Archive | July, 2010

It’s Beginning to Look a Lot Like…

28 Jul

…No! Not Christmas you doughballs! It’s still July! It’s beginning to look a lot like my friend Jemma is being swallowed up by the big old hairy buck muncher that is America. RAAARRAAAAAAAAAAAAAAAAAAAAAAAAAAAAAAAAA (Yes. That is America. Scary, no?)

In January, Jemma got sick of saggy old England with its pavements of chicken scraps and pigeon shit and decided to pack her bags and head over the seas to Philadelphia. Rightly so, because this girl had bigger fish to fry. Quite literally! She got a job at the Philadelphia docks fish market, grew a big beard and there she lived happily ever after. The End.


What she really did was adopt this mega lifestyle where you have to at all times be chilling out maxing relaxing all cool and all shooting some b-ball outside of school and there. That’s it. This is good, because sometimes I pray to the monks in Montenegro that one day, I’ll be state side shooting some b-ball outside of school, and now I feel like I’m one step closer because my good old friend Jemma is out there sending general advice my way about how to live the American way of life. What she has come up with so far has been…actually pretty fucking weird. Her instruction mostly involves recommending I consume certain food or purchase sinister appliances and I can’t help but think that the people of America are feeding her a giant pile of baloney served at a big old yarn party.


1. How to stay thin, by America.

Le Whif? Le what? Chocolate air?  I like eating chocolate as much as the next fat person but breathing it in?  That is a barf and a half.  Apparently it’s made with hundreds of milligrams of tiny chocolate particles that land on your tongue when you suck in. Sounds like something that might come out of the business end of a toad if you ask me. Buy Here! No thanks.

Hey! Check out these two cool clams just chilling out with their Le Whif’s. They really do add that special pizzazz to the ordinary man. Oh and that skull motif? LOVE IT. Stunning. Gorgeous. Perfection. Skull and wings. A match made in heaven.

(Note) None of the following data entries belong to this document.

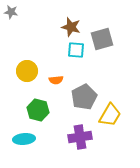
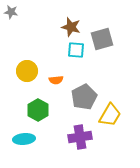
green hexagon: rotated 15 degrees clockwise
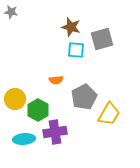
yellow circle: moved 12 px left, 28 px down
yellow trapezoid: moved 1 px left, 1 px up
purple cross: moved 25 px left, 5 px up
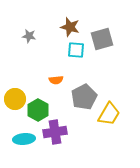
gray star: moved 18 px right, 24 px down
brown star: moved 1 px left
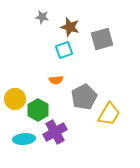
gray star: moved 13 px right, 19 px up
cyan square: moved 12 px left; rotated 24 degrees counterclockwise
purple cross: rotated 20 degrees counterclockwise
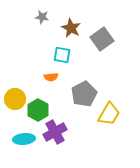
brown star: moved 1 px right, 1 px down; rotated 12 degrees clockwise
gray square: rotated 20 degrees counterclockwise
cyan square: moved 2 px left, 5 px down; rotated 30 degrees clockwise
orange semicircle: moved 5 px left, 3 px up
gray pentagon: moved 3 px up
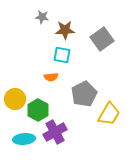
brown star: moved 6 px left, 2 px down; rotated 30 degrees counterclockwise
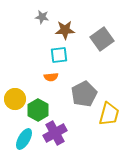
cyan square: moved 3 px left; rotated 18 degrees counterclockwise
yellow trapezoid: rotated 15 degrees counterclockwise
purple cross: moved 1 px down
cyan ellipse: rotated 55 degrees counterclockwise
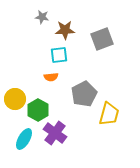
gray square: rotated 15 degrees clockwise
purple cross: rotated 25 degrees counterclockwise
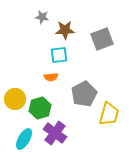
green hexagon: moved 2 px right, 2 px up; rotated 15 degrees clockwise
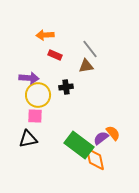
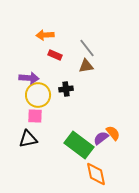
gray line: moved 3 px left, 1 px up
black cross: moved 2 px down
orange diamond: moved 1 px right, 15 px down
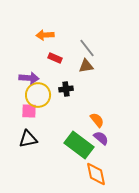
red rectangle: moved 3 px down
pink square: moved 6 px left, 5 px up
orange semicircle: moved 16 px left, 13 px up
purple semicircle: rotated 77 degrees clockwise
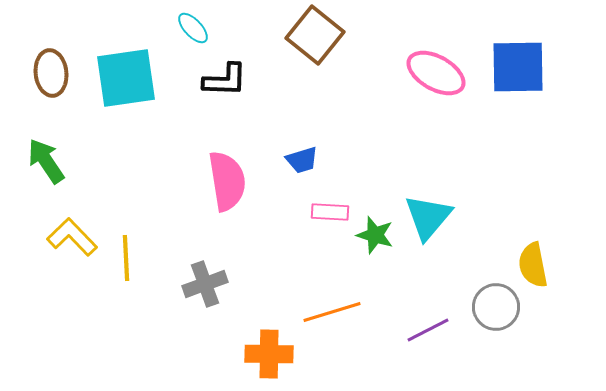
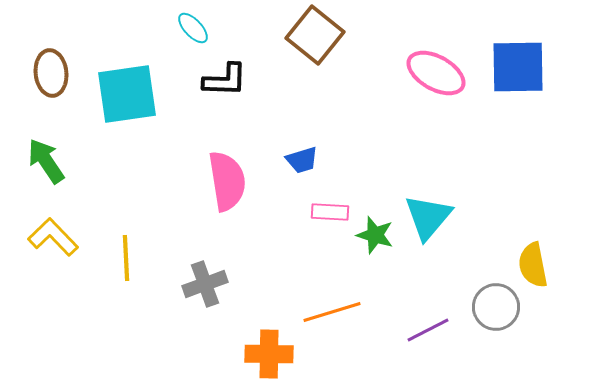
cyan square: moved 1 px right, 16 px down
yellow L-shape: moved 19 px left
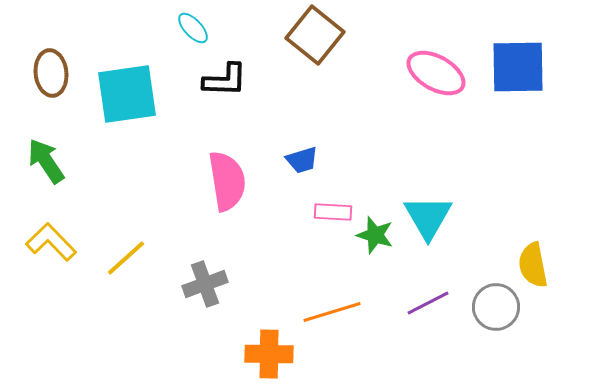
pink rectangle: moved 3 px right
cyan triangle: rotated 10 degrees counterclockwise
yellow L-shape: moved 2 px left, 5 px down
yellow line: rotated 51 degrees clockwise
purple line: moved 27 px up
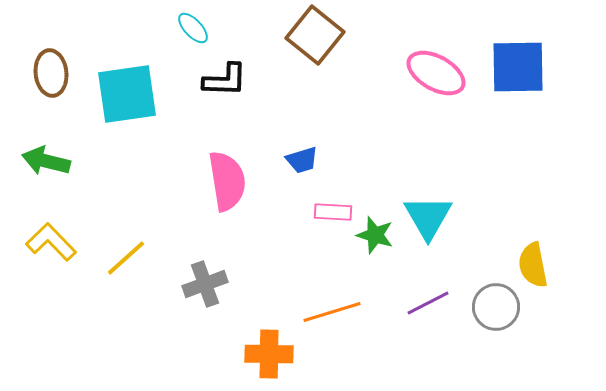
green arrow: rotated 42 degrees counterclockwise
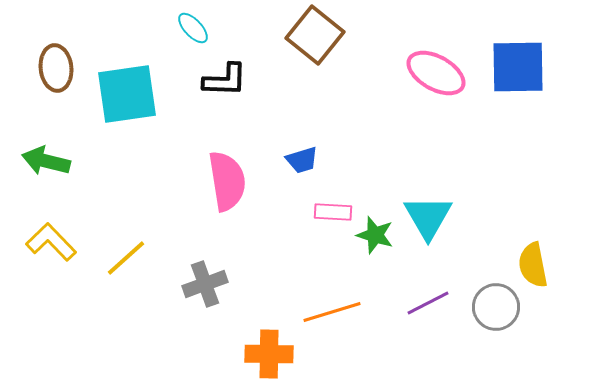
brown ellipse: moved 5 px right, 5 px up
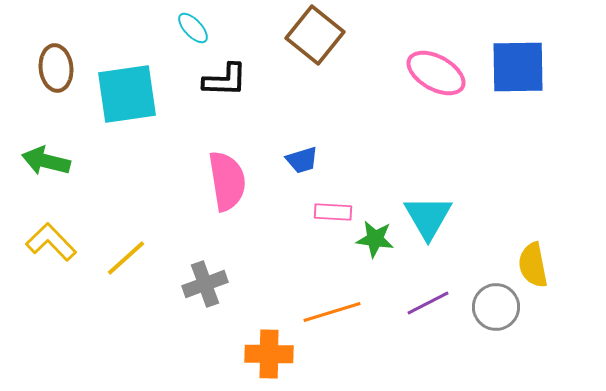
green star: moved 4 px down; rotated 9 degrees counterclockwise
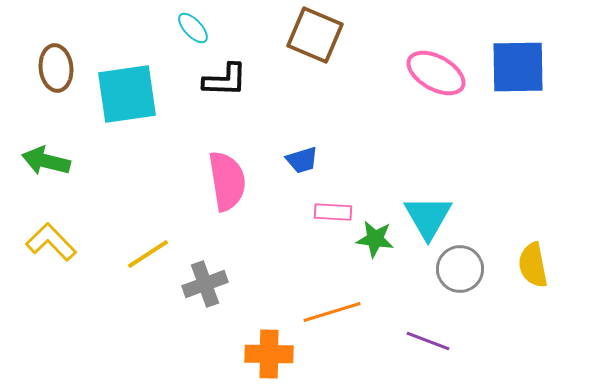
brown square: rotated 16 degrees counterclockwise
yellow line: moved 22 px right, 4 px up; rotated 9 degrees clockwise
purple line: moved 38 px down; rotated 48 degrees clockwise
gray circle: moved 36 px left, 38 px up
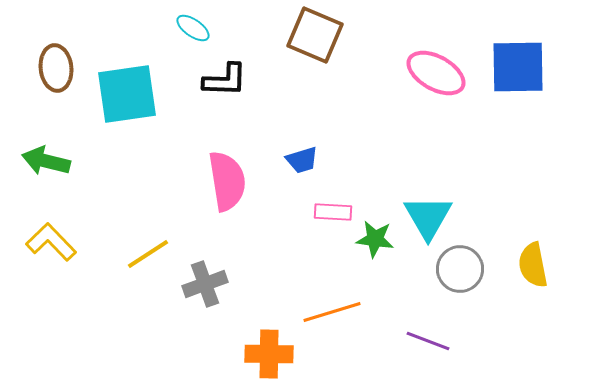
cyan ellipse: rotated 12 degrees counterclockwise
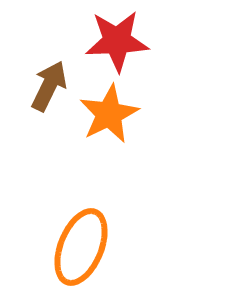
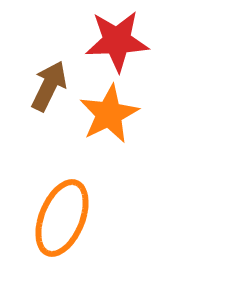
orange ellipse: moved 19 px left, 29 px up
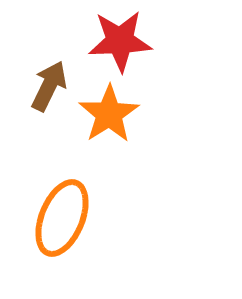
red star: moved 3 px right
orange star: rotated 6 degrees counterclockwise
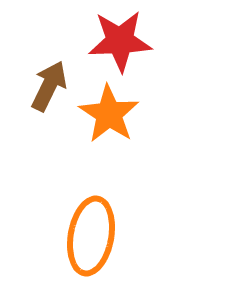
orange star: rotated 6 degrees counterclockwise
orange ellipse: moved 29 px right, 18 px down; rotated 12 degrees counterclockwise
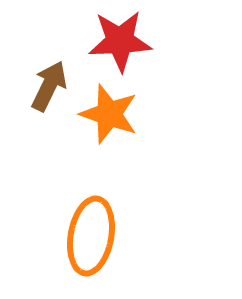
orange star: rotated 14 degrees counterclockwise
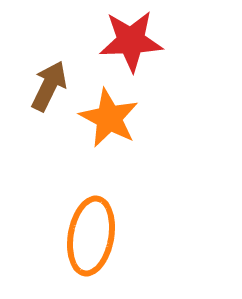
red star: moved 11 px right
orange star: moved 4 px down; rotated 8 degrees clockwise
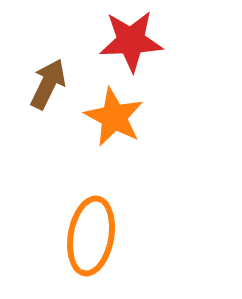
brown arrow: moved 1 px left, 2 px up
orange star: moved 5 px right, 1 px up
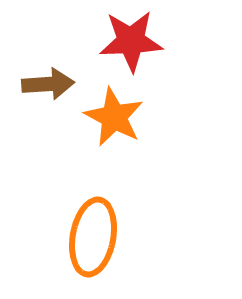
brown arrow: rotated 60 degrees clockwise
orange ellipse: moved 2 px right, 1 px down
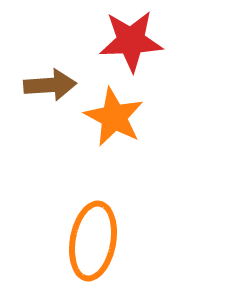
brown arrow: moved 2 px right, 1 px down
orange ellipse: moved 4 px down
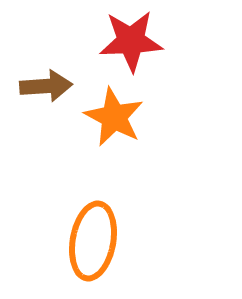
brown arrow: moved 4 px left, 1 px down
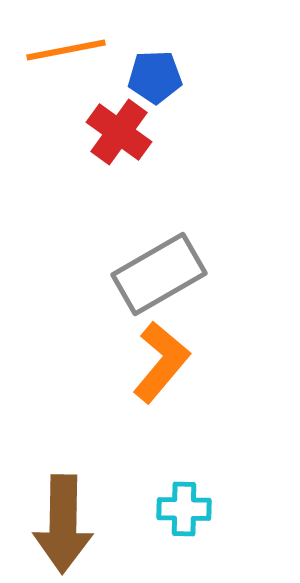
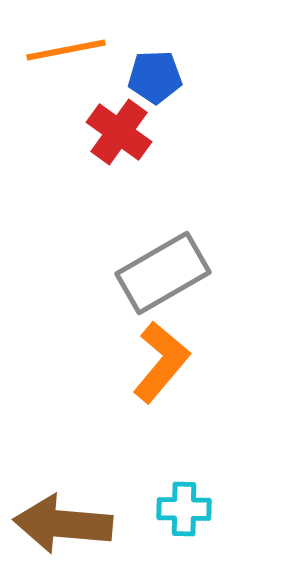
gray rectangle: moved 4 px right, 1 px up
brown arrow: rotated 94 degrees clockwise
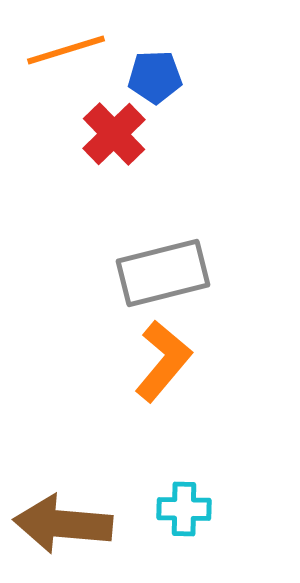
orange line: rotated 6 degrees counterclockwise
red cross: moved 5 px left, 2 px down; rotated 10 degrees clockwise
gray rectangle: rotated 16 degrees clockwise
orange L-shape: moved 2 px right, 1 px up
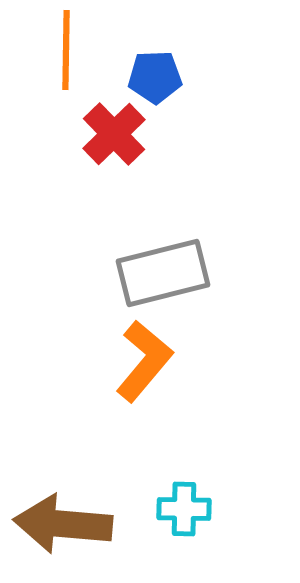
orange line: rotated 72 degrees counterclockwise
orange L-shape: moved 19 px left
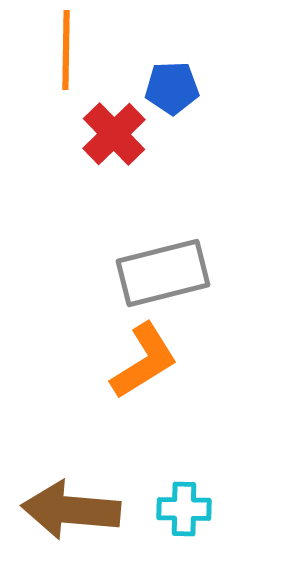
blue pentagon: moved 17 px right, 11 px down
orange L-shape: rotated 18 degrees clockwise
brown arrow: moved 8 px right, 14 px up
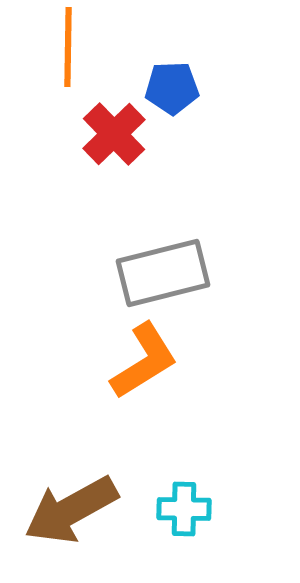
orange line: moved 2 px right, 3 px up
brown arrow: rotated 34 degrees counterclockwise
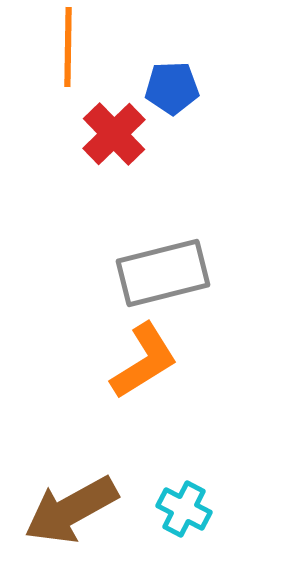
cyan cross: rotated 26 degrees clockwise
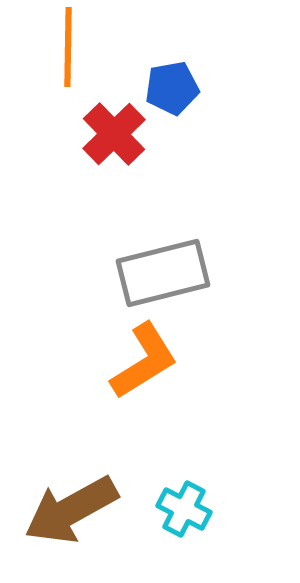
blue pentagon: rotated 8 degrees counterclockwise
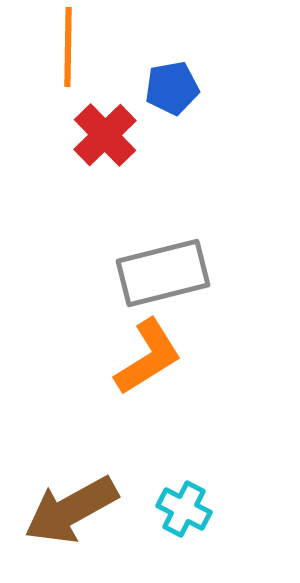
red cross: moved 9 px left, 1 px down
orange L-shape: moved 4 px right, 4 px up
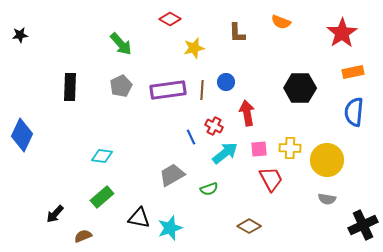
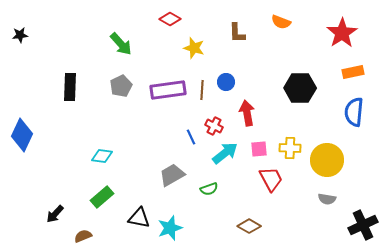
yellow star: rotated 30 degrees clockwise
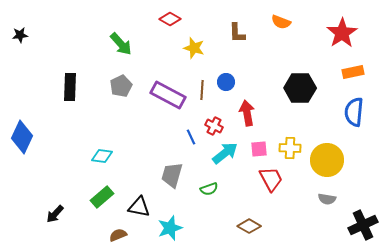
purple rectangle: moved 5 px down; rotated 36 degrees clockwise
blue diamond: moved 2 px down
gray trapezoid: rotated 44 degrees counterclockwise
black triangle: moved 11 px up
brown semicircle: moved 35 px right, 1 px up
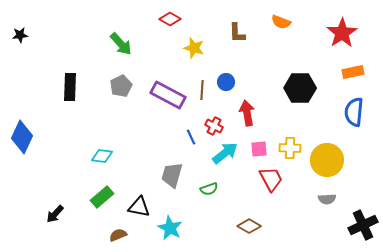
gray semicircle: rotated 12 degrees counterclockwise
cyan star: rotated 25 degrees counterclockwise
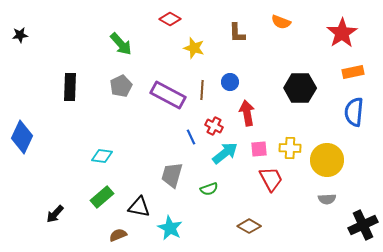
blue circle: moved 4 px right
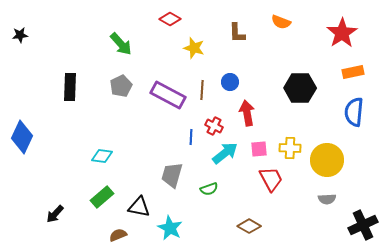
blue line: rotated 28 degrees clockwise
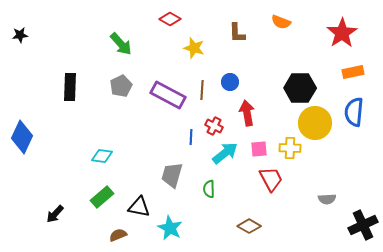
yellow circle: moved 12 px left, 37 px up
green semicircle: rotated 108 degrees clockwise
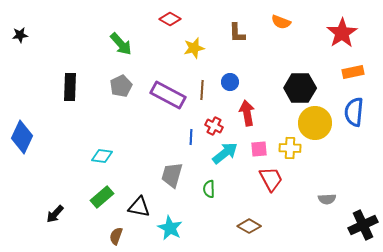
yellow star: rotated 30 degrees counterclockwise
brown semicircle: moved 2 px left, 1 px down; rotated 48 degrees counterclockwise
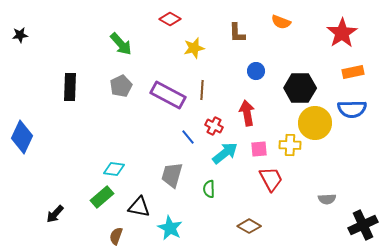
blue circle: moved 26 px right, 11 px up
blue semicircle: moved 2 px left, 3 px up; rotated 96 degrees counterclockwise
blue line: moved 3 px left; rotated 42 degrees counterclockwise
yellow cross: moved 3 px up
cyan diamond: moved 12 px right, 13 px down
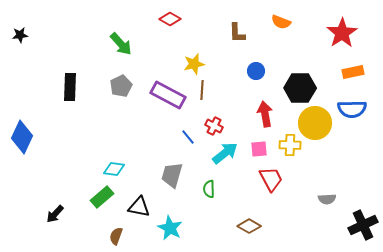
yellow star: moved 16 px down
red arrow: moved 18 px right, 1 px down
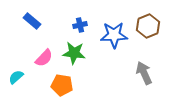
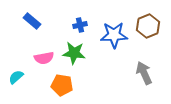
pink semicircle: rotated 36 degrees clockwise
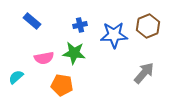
gray arrow: rotated 65 degrees clockwise
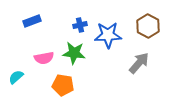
blue rectangle: rotated 60 degrees counterclockwise
brown hexagon: rotated 10 degrees counterclockwise
blue star: moved 6 px left
gray arrow: moved 5 px left, 10 px up
orange pentagon: moved 1 px right
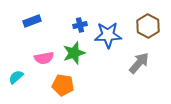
green star: rotated 25 degrees counterclockwise
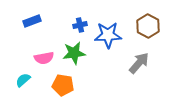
green star: rotated 10 degrees clockwise
cyan semicircle: moved 7 px right, 3 px down
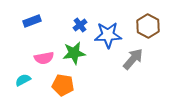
blue cross: rotated 24 degrees counterclockwise
gray arrow: moved 6 px left, 4 px up
cyan semicircle: rotated 14 degrees clockwise
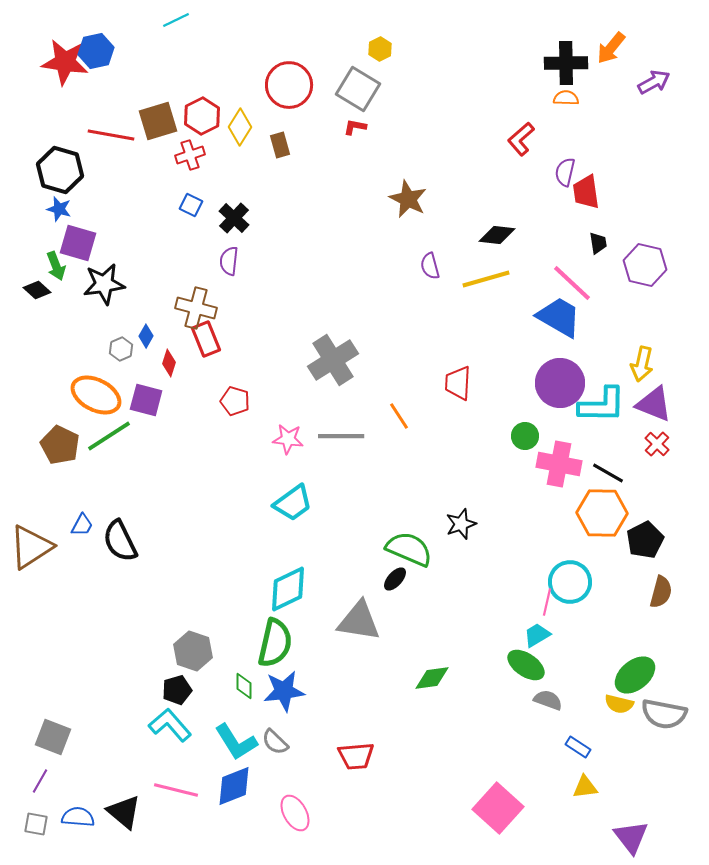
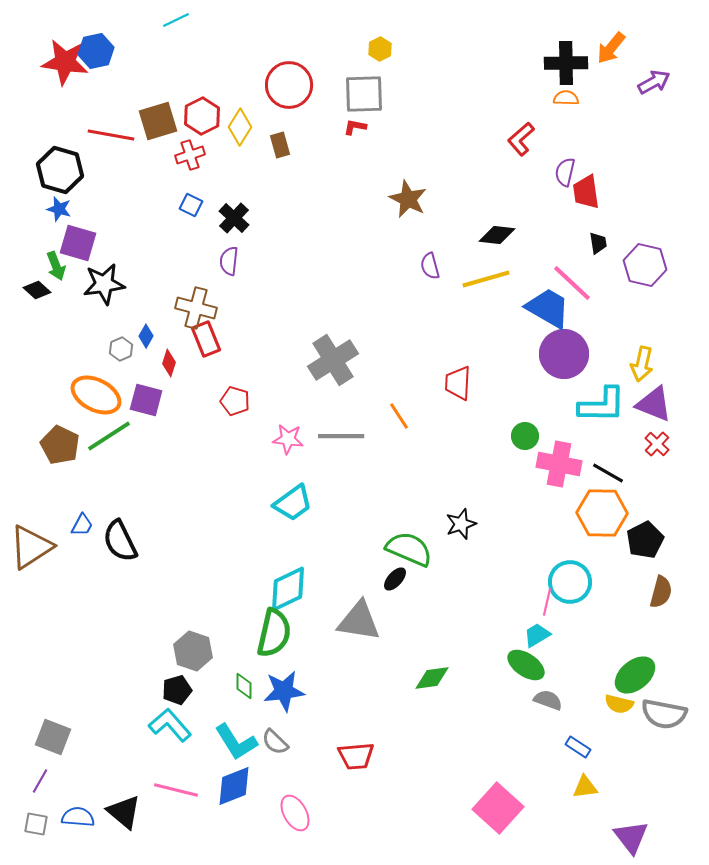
gray square at (358, 89): moved 6 px right, 5 px down; rotated 33 degrees counterclockwise
blue trapezoid at (559, 317): moved 11 px left, 9 px up
purple circle at (560, 383): moved 4 px right, 29 px up
green semicircle at (275, 643): moved 1 px left, 10 px up
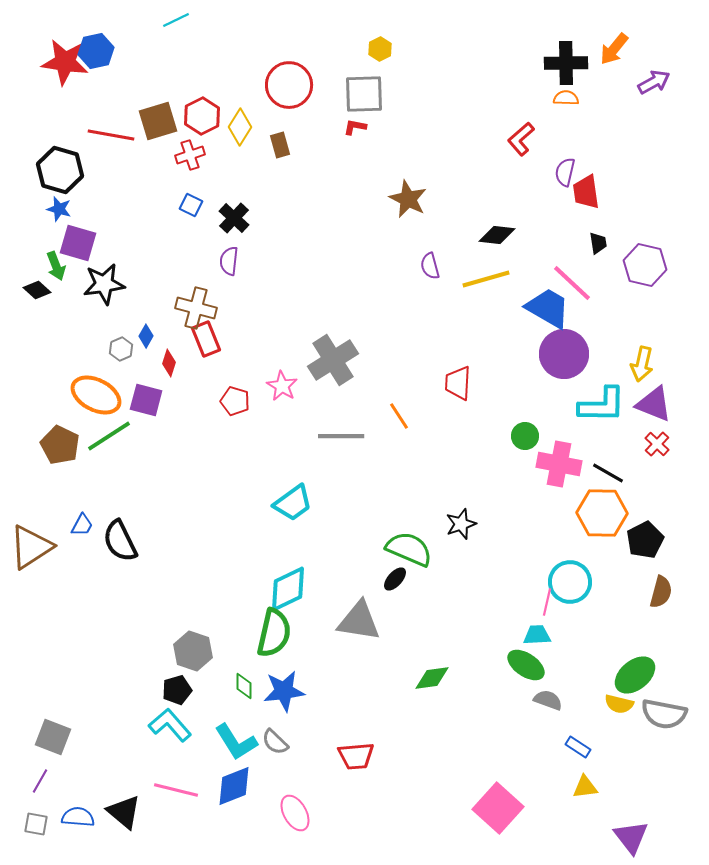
orange arrow at (611, 48): moved 3 px right, 1 px down
pink star at (288, 439): moved 6 px left, 53 px up; rotated 24 degrees clockwise
cyan trapezoid at (537, 635): rotated 28 degrees clockwise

On the website it says that ‘Whiffing chocolate is happening’. Where? WHERE?? I hear you ask.  ‘During a cab ride in New York, standing in a line in Tokyo, and at dinner tables and parties all around the world’!!!!!!!! Why would anyone be standing in a line in Tokyo?  And who’s party exactly? That’s awful. How distasteful. Or just an awful taste perhaps? I don’t know. Yet another mystery to knot the brain pipes.

2. How to have a riot, by America.

Jem rewards herself for scoring some sweet shots in the b-ball hoop with these rapscallions. Uk-ers, Britain-ers, England-ers. Whatever. Shut-Up. This is what REAL chocolate looks like in America. Mmmmmm. I bet you want to know what happens at a sweetriot party now I’ve lured you in this far. Yes? YES! Well apart from being a chocolate covered nib, a sweetriot is ‘a joyful celebration of culture, diversity, and understanding — it is the opposite of a civil riot, which is dangerous, violent, and oppressing’.  Yikes! That is a big old occupation for one nib. Barack Obama, is that you hiding in that tiny tin? It is? Well come out because guess what. You just killed the riot party.

But what happens after the party finishes you ask? DON’T PANIC. This party never ends you crazy bitches. The sweetriot tin is recyclable, reusable and returnable. Yes. Yes it is.

Look at what Ted Ko did with his tins! Tins for gadgets! Tins for earphones! Tins for iPod cords! Man he knows how to mix this party up!

Also, Susie Princess King says, ‘My family uses the empty tin to keep small treats for me when I attend my weekly obedience class and when out for a walk’.

Urrrrm Susie. Are you a dog? Did you type this yourself? Has this party just got a bit too crazy for my liking? I think it has. I’m outta here.

3. How to get fucked up, by America.

I don’t even know you guys, I don’t even know. Jemma gets it. She gets what’s for dinner. She gets us. You can take the girl out of Wales but you can’t take Wales out of the girl. True dat. You crazy wizard.


Video of Happiness

16 Jul

I know what your thinking. This isn’t a fashion blog. It couldn’t be further from being a fashion blog. But it is my blog and I work in fashion so just roll with this one ok?

Even if wearing orthopedic wedges is your thing, I’m still confident you are only a short way off appreciating this video sneak peek. I can’t high five my boss enough today for creating this little beauty. And you know who’s also a cool man? I do. Jamie Morgan. He did a lot of crazy creative shit before this but I’m pretty sure this venture must be one of his favourites because he gave us a Doberman. Yeah. Yeah he did French Connection.

So there it is. That’s it…Until September. Watch this space.

Grade-A Nervous Breakdown

9 Jul

I turned 25 this week.  My brother called me ‘ancient’. This is how I feel about the situation:

I’m galloping towards 30 like a frisky stallion. Yikes.